* Task statement *
Each line holding the string "Doing" is to be copied from the data.

Content revision data

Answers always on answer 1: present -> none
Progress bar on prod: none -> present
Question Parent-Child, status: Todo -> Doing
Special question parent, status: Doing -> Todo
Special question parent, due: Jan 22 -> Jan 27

==

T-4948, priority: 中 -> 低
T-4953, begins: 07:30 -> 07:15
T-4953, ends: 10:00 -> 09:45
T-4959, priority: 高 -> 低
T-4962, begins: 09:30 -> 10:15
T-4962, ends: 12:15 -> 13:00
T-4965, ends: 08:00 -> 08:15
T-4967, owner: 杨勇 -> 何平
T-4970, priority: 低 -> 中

* Task answer *
Question Parent-Child, status: Todo -> Doing
Special question parent, status: Doing -> Todo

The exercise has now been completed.